Music podcasts have become quite the thing. For once, they are easy to produce. Secondly, the musician has a free realm over what to do with the content of the podcast.
As a matter of fact, podcasts can be a great way to communicate with your fans. So, what exactly is a podcast and where are the differences to a traditional radio station?
Podcasts are different than classical radio stations
The word podcast combines two words: iPod and Broadcast. The handy music listening tool is as old as podcasts and therefore was around when the wording happened.
However, nowadays, podcasts are very much happening on streaming platforms. In fact, Spotify just spends an enormous amount of money to buy into the podcast hype.
Therefore, strongly featuring podcasts on its streaming platform.
The difference between podcasts and traditional radio stations are mainly the independence of the podcast creator. Most podcast creators are self-thought digital content creators.
A music podcasts let the creator diversify their digital portfolio
They often have other digital channels already like a YouTube channel. Now, through podcasts, content creators can diversify their content strategy.
That means, that they have various digital outlets. Fans can choose the right format for them to engage with the musician or podcast creator.
In comparison, in a traditional radio station, you have your set programme.
The music is mostly running over so-called rotation systems. If a track is in the ‘heavy rotation’ list, it plays numerous times over a day. As well as the moderator does not have much to say in the planning of the show.
Important to realize, podcasts have a strong focus on the talking part. Of course, there are podcasts that play a lot of music.
But the general idea is that the musician invites cool guests and does interviews with them. Or talks on his or her own about experiences, tips & advice or anecdotal stories.
Also important, the podcast creator is free in planning the content for the show.
Why should musicians do music podcasts?
There are many benefits for musicians to do music podcasts. For one thing, they are simply popular right now. Of course, you shouldn’t jump on any bandwagon.
However, if there is a certain buzz around something, it could be a good idea to use it to your advantage. If you already love to talk about music and especially your music. Then a podcast could be good idea for you!
Another key point is the sheer length of podcasts. Most podcasts run between half an hour to long over an hour.
This way, you can engage with your audience much longer then with any other medium. You can really take your time to explain something or to elaborate on a fun story.

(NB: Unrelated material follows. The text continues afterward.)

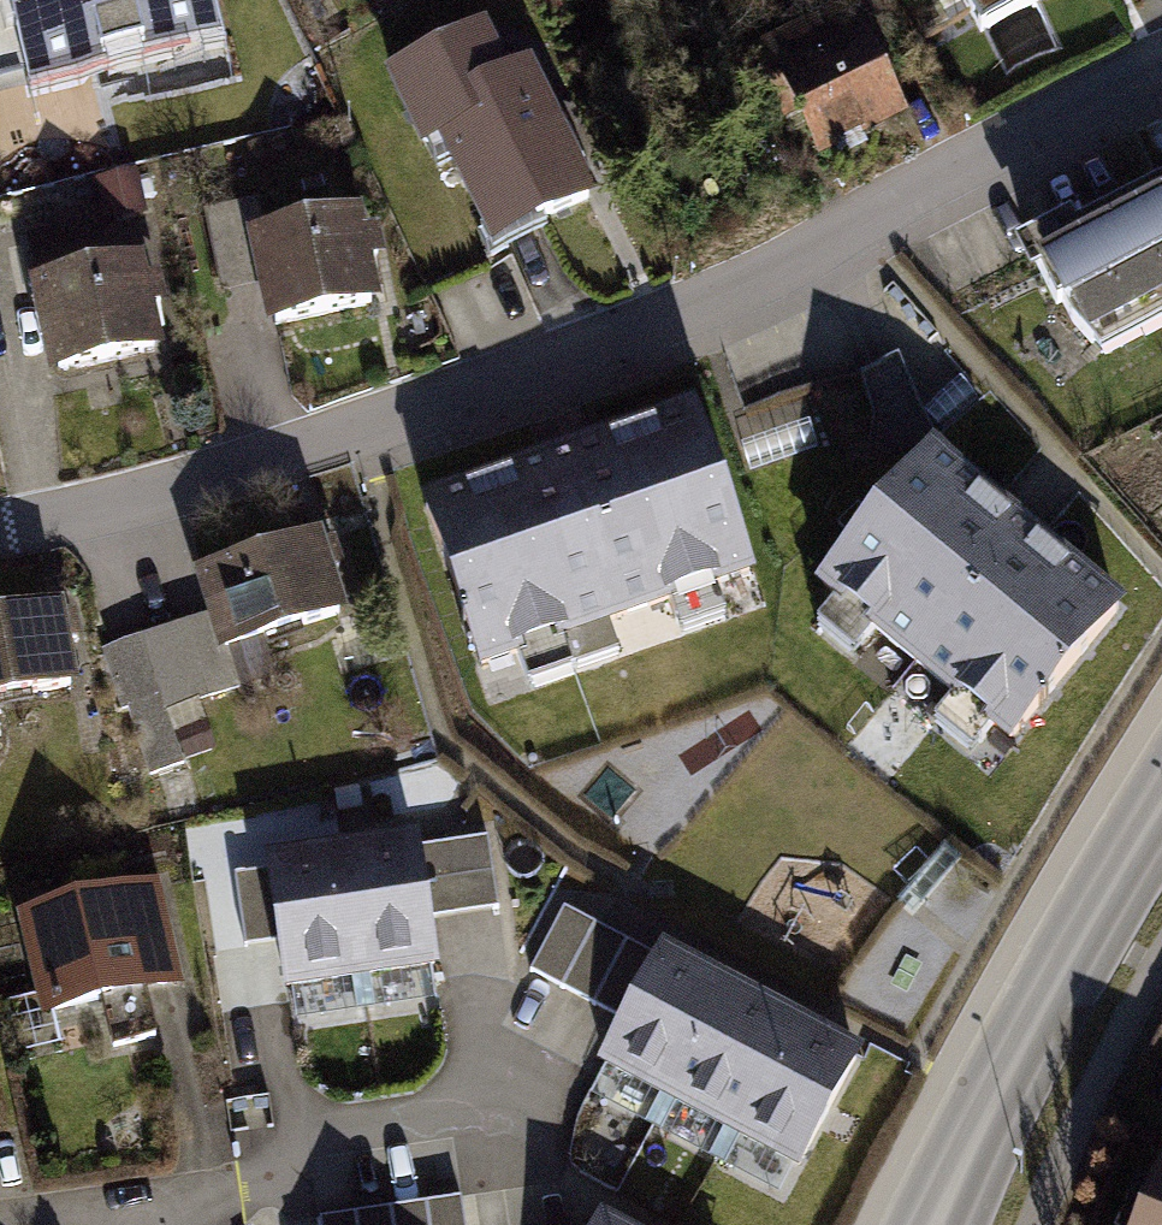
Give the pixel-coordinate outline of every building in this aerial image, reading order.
[(32,79),(217,36),(208,0),(13,0),(32,79)] [(981,33),(1045,0),(964,0),(981,33)] [(848,10),(752,52),(777,108),(788,104),(792,112),(813,158),(897,120),(848,10)] [(380,77),(419,155),(438,145),(490,251),(593,201),(565,143),(524,61),(501,73),(479,28),(380,77)] [(138,168),(96,177),(107,225),(148,216),(138,168)] [(1038,272),(1059,314),(1066,311),(1084,345),(1093,341),(1097,349),(1161,316),(1161,183),(1071,228),(1066,218),(1010,245),(1027,278),(1038,272)] [(221,293),(250,286),(239,234),(254,231),(247,200),(203,210),(221,293)] [(354,209),(254,231),(239,234),(250,286),(259,326),(374,301),(364,258),(354,209)] [(84,224),(29,236),(38,276),(27,278),(48,375),(164,350),(154,303),(143,255),(123,259),(117,234),(88,241),(84,224)] [(894,356),(857,374),(874,409),(866,490),(933,433),(894,356)] [(750,578),(688,401),(569,443),(409,499),(472,677),(480,674),(491,704),(724,622),(714,591),(750,578)] [(1018,523),(923,446),(810,585),(1006,744),(1119,606),(1018,523)] [(196,573),(209,613),(221,650),(267,635),(270,645),(303,634),(300,624),(346,609),(328,556),(320,532),(196,573)] [(0,612),(0,710),(35,704),(32,690),(81,681),(71,625),(66,600),(0,612)] [(278,676),(270,645),(267,635),(221,650),(209,613),(102,647),(121,709),(129,706),(152,776),(186,766),(183,757),(217,747),(202,700),(278,676)] [(331,847),(268,856),(270,870),(280,936),(288,989),(438,966),(430,917),(420,848),(418,833),(355,843),(331,847)] [(488,838),(420,848),(430,917),(498,907),(488,838)] [(280,936),(270,870),(235,875),(245,941),(280,936)] [(91,897),(19,915),(44,1017),(187,982),(161,880),(91,897)] [(621,1017),(654,956),(564,909),(532,970),(621,1017)] [(722,972),(662,941),(654,956),(621,1017),(596,1065),(803,1174),(869,1050),(805,1016),(784,1005),(722,972)] [(1137,1224),(1161,1224),(1161,1163),(1137,1224)] [(462,1196),(323,1216),(324,1224),(466,1224),(462,1196)] [(602,1212),(596,1224),(627,1224),(602,1212)]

For the longest time, it is really important to let fans be part of your world. A podcast gives ample opportunity to let them into your magical mystery tour.
Music podcasts can bring in extra income for musicians
Music podcasts can bring in some much needed extra income. In fact, it could be part of your larger Patreon campaign.
You could use podcasts as a fan subscription or ask people to pay a certain amount in order to listen. Of course, for this, you first need a loyal fan base.
Also, you could get sponsoring on board. Let’s say you play the guitar and in your podcast, you talk a lot about your instrument. It could be worth getting sponsoring from your favourite guitar company.
You can even run your podcast on WordPress
If you already let your website run with WordPress as the content management system, then you can simply host your podcast here.
There are many plugins to help you with this set-up.
With this in mind, it could also be a good idea to contact your music distributor. They have all the contacts to streaming platforms and online music shops to help you feature your podcast.
Even if you are not super keen on starting a podcast right now. It could be a good idea to keep yourself informed and to have an eye on this trend in music business!
BlackbirdPunk even was a guest on a podcast! The Hedera Podcast by Florentina Fien talked with me about all things music industry.